Dass in Sindelfingen auch 2019 wieder die Aluminiumkeulen geschwungen werden, ist keine Selbstverständlichkeit. Vor rund einem Jahr sah es recht düster aus für Baseball in der Daimlerstadt. Ausgerechnet in der Saison nach dem 25-Jahr-Jubiläum und dem Aufstieg in die Verbandsliga mussten die Squirrels (Eichhörnchen) ihre erste Mannschaft zurückziehen und in der untersten Spielklasse den Neuanfang versuchen. Auch das Jugendteam meldeten die Sindelfinger vom Ligabetrieb ab. Es fehlte einfach an Spielern (wir berichteten).

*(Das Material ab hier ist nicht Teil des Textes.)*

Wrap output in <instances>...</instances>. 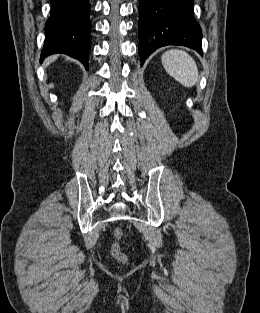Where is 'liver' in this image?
Returning a JSON list of instances; mask_svg holds the SVG:
<instances>
[{
    "label": "liver",
    "instance_id": "liver-1",
    "mask_svg": "<svg viewBox=\"0 0 260 313\" xmlns=\"http://www.w3.org/2000/svg\"><path fill=\"white\" fill-rule=\"evenodd\" d=\"M57 59V55L51 56L49 59H47L45 66L49 65L51 62L55 61Z\"/></svg>",
    "mask_w": 260,
    "mask_h": 313
}]
</instances>
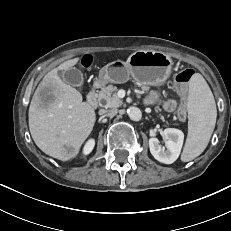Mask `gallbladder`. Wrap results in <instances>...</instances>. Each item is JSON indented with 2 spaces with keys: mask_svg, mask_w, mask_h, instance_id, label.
I'll return each mask as SVG.
<instances>
[{
  "mask_svg": "<svg viewBox=\"0 0 231 231\" xmlns=\"http://www.w3.org/2000/svg\"><path fill=\"white\" fill-rule=\"evenodd\" d=\"M61 76L65 83L71 86H80L83 83V75L80 70L76 68H70L69 70L63 71Z\"/></svg>",
  "mask_w": 231,
  "mask_h": 231,
  "instance_id": "gallbladder-1",
  "label": "gallbladder"
}]
</instances>
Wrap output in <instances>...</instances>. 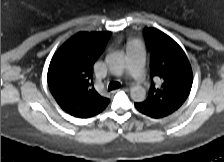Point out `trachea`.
<instances>
[{
    "label": "trachea",
    "mask_w": 224,
    "mask_h": 162,
    "mask_svg": "<svg viewBox=\"0 0 224 162\" xmlns=\"http://www.w3.org/2000/svg\"><path fill=\"white\" fill-rule=\"evenodd\" d=\"M120 86L121 85L119 82L113 81L109 84L108 89H109V91H111V90L120 88Z\"/></svg>",
    "instance_id": "3493384b"
}]
</instances>
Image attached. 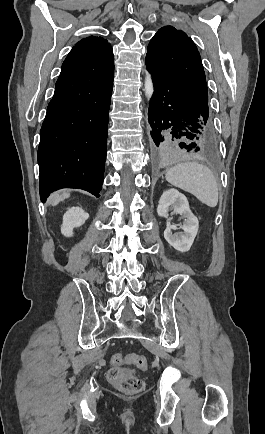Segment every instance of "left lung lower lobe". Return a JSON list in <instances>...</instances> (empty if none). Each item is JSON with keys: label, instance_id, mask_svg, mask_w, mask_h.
<instances>
[{"label": "left lung lower lobe", "instance_id": "obj_1", "mask_svg": "<svg viewBox=\"0 0 265 434\" xmlns=\"http://www.w3.org/2000/svg\"><path fill=\"white\" fill-rule=\"evenodd\" d=\"M146 66L152 74L155 88L148 110L154 151L166 155L180 148L214 153L218 140L209 109L201 107L148 58Z\"/></svg>", "mask_w": 265, "mask_h": 434}]
</instances>
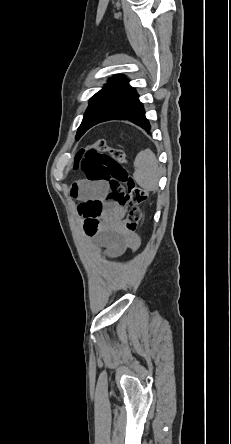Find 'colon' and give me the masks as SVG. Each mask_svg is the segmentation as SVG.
<instances>
[{"instance_id":"obj_1","label":"colon","mask_w":231,"mask_h":444,"mask_svg":"<svg viewBox=\"0 0 231 444\" xmlns=\"http://www.w3.org/2000/svg\"><path fill=\"white\" fill-rule=\"evenodd\" d=\"M126 164L124 150L110 147L105 140L99 139L78 152L74 168L79 169L88 182L104 181L109 184L110 197L126 211V231L134 233L141 219L140 204L148 199V192L134 183ZM101 209L99 202H87L79 207L87 234L94 235L98 231Z\"/></svg>"}]
</instances>
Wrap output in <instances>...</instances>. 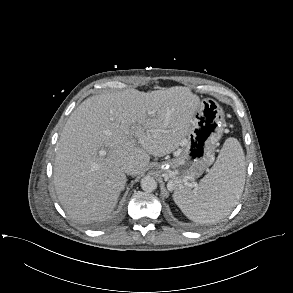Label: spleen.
Returning <instances> with one entry per match:
<instances>
[{
  "label": "spleen",
  "instance_id": "3e777b00",
  "mask_svg": "<svg viewBox=\"0 0 293 293\" xmlns=\"http://www.w3.org/2000/svg\"><path fill=\"white\" fill-rule=\"evenodd\" d=\"M245 156L239 141L226 139L210 172L191 190H177L173 199L181 211L198 223H215L228 216L245 184Z\"/></svg>",
  "mask_w": 293,
  "mask_h": 293
}]
</instances>
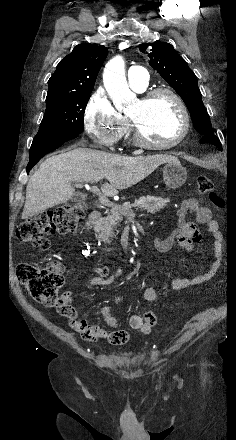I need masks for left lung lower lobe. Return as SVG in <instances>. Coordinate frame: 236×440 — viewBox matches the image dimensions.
Listing matches in <instances>:
<instances>
[{
	"instance_id": "obj_1",
	"label": "left lung lower lobe",
	"mask_w": 236,
	"mask_h": 440,
	"mask_svg": "<svg viewBox=\"0 0 236 440\" xmlns=\"http://www.w3.org/2000/svg\"><path fill=\"white\" fill-rule=\"evenodd\" d=\"M200 143H209L215 145L220 151L222 150L221 143L214 133L202 136Z\"/></svg>"
}]
</instances>
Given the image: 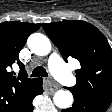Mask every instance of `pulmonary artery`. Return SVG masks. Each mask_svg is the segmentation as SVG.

Augen auf den Ball: Trainer Sven Jahns wirft Fabian den Ball zu.
Foto: Eddie Langner

Seitdem hat sich einiges getan bei den Squirrels. Das Herrenteam darf dieses Jahr
nach einer erfolgreichen Bezirksligasaison in der Landesliga antreten (siehe unten).
Außerdem formiert sich derzeit ein neues Kinder- und Jugendteam. Hier lernen die
jungen Spieler im Alter von sechs bis 16 Jahren die Grundlagen des US-Sports. Der
hat einiges mit dem klassischen Schulsportspiel Brennball gemeinsam – ist dabei aber deutlich komplizierter, vor allem aber cooler. So sehen das jedenfalls die jungen Spieler.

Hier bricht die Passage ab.